▶ **Directions**: Using the listing below, copy exactly the lines from the one containing "pinky tip: (37, 377)" to the one containing "middle tip: (205, 133)", both lines included, and no others.
[The input Boundary: Start]
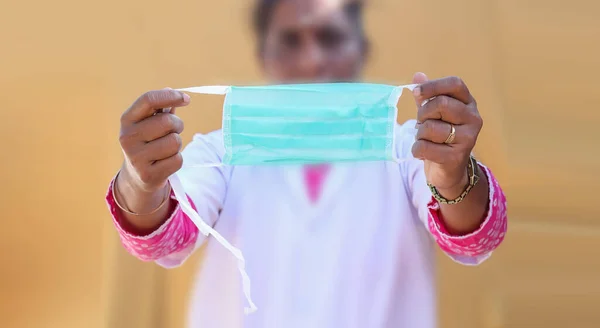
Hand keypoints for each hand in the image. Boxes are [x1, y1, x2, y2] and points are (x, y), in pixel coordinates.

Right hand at [118, 88, 189, 192]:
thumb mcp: (148, 123)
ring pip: (175, 141)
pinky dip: (176, 160)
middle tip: (172, 132)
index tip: (186, 99)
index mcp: (127, 119)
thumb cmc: (148, 142)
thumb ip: (160, 107)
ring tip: (166, 148)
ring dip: (177, 144)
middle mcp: (128, 137)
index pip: (149, 100)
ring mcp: (136, 157)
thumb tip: (171, 91)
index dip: (170, 96)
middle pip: (167, 121)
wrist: (137, 176)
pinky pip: (177, 160)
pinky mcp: (148, 174)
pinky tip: (164, 162)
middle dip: (177, 125)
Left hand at [411, 72, 482, 192]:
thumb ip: (427, 96)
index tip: (417, 92)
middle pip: (440, 104)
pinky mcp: (456, 157)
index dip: (433, 85)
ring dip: (419, 134)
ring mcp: (468, 138)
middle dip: (423, 114)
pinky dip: (417, 150)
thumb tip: (418, 76)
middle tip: (421, 123)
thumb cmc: (441, 137)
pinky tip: (423, 152)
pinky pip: (425, 147)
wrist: (449, 170)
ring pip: (430, 127)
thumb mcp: (434, 114)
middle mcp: (473, 118)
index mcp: (468, 103)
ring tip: (425, 140)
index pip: (455, 84)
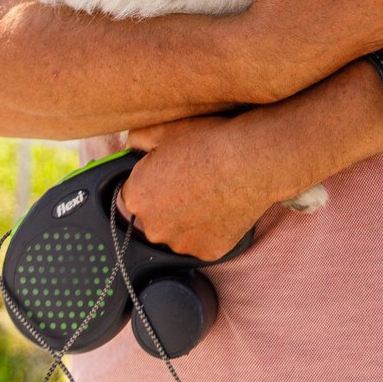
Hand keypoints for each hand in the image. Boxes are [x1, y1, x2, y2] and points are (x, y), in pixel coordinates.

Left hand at [121, 113, 268, 260]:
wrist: (250, 160)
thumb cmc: (207, 142)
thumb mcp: (165, 129)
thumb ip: (137, 139)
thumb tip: (132, 145)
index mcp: (136, 197)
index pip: (134, 193)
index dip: (152, 180)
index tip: (169, 171)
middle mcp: (154, 227)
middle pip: (155, 216)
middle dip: (168, 202)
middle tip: (192, 180)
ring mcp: (182, 244)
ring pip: (179, 231)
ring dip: (188, 217)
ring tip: (211, 191)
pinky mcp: (208, 252)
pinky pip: (204, 240)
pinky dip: (211, 228)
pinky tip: (223, 205)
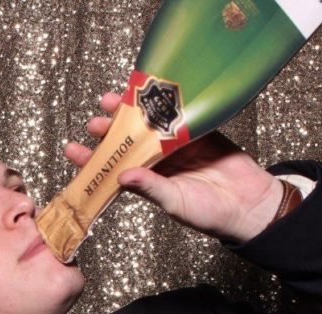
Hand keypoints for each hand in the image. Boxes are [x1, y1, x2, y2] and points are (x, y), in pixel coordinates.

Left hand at [65, 93, 283, 242]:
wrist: (249, 204)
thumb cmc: (210, 213)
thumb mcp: (175, 202)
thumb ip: (151, 188)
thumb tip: (122, 176)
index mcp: (146, 181)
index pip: (111, 167)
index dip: (91, 158)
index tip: (72, 148)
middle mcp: (156, 161)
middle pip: (125, 141)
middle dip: (108, 130)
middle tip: (95, 122)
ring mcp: (176, 144)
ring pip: (147, 124)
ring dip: (129, 112)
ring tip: (111, 101)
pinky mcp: (198, 131)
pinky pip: (178, 114)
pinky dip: (164, 102)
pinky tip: (150, 91)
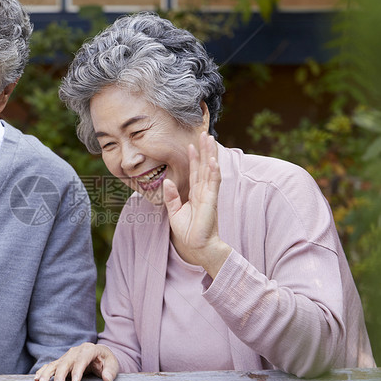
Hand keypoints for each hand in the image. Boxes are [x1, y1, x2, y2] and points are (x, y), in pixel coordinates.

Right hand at [34, 343, 118, 380]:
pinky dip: (43, 371)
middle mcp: (76, 351)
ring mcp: (68, 356)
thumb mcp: (112, 364)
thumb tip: (107, 379)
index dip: (78, 370)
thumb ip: (110, 371)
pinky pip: (51, 365)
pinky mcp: (62, 361)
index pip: (82, 359)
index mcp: (89, 349)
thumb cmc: (106, 360)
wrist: (100, 355)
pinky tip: (37, 377)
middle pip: (66, 362)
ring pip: (56, 363)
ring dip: (47, 373)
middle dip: (60, 375)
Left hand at [162, 132, 231, 277]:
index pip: (195, 172)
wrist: (196, 246)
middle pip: (204, 166)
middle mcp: (203, 192)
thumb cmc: (188, 232)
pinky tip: (214, 160)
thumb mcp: (174, 212)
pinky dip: (214, 171)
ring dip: (210, 154)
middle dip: (204, 150)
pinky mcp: (211, 201)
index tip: (191, 144)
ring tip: (210, 139)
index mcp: (195, 194)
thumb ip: (170, 196)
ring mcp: (209, 195)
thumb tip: (166, 181)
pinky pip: (213, 183)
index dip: (193, 158)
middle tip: (205, 133)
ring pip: (210, 170)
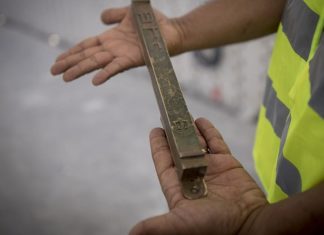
[The input Boundary: End]
▶ **Response to the task**:
pinky tip: (37, 377)
middle pip: (66, 362)
ring pip: (56, 363)
ring dip: (47, 373)
middle dip: (60, 375)
Left hand at [162, 132, 231, 277]:
index pip: (195, 172)
wrist: (196, 246)
middle pip: (204, 166)
middle mcp: (203, 192)
thumb cmc: (188, 232)
pinky tip: (214, 160)
thumb mcp: (174, 212)
pinky dip: (214, 171)
ring dip: (210, 154)
middle dip: (204, 150)
pinky mcp: (211, 201)
index tip: (191, 144)
ring tip: (210, 139)
index mcp: (195, 194)
thumb ip: (170, 196)
ring mcp: (209, 195)
thumb tip: (166, 181)
pinky pip: (213, 183)
index dip: (193, 158)
middle tip: (205, 133)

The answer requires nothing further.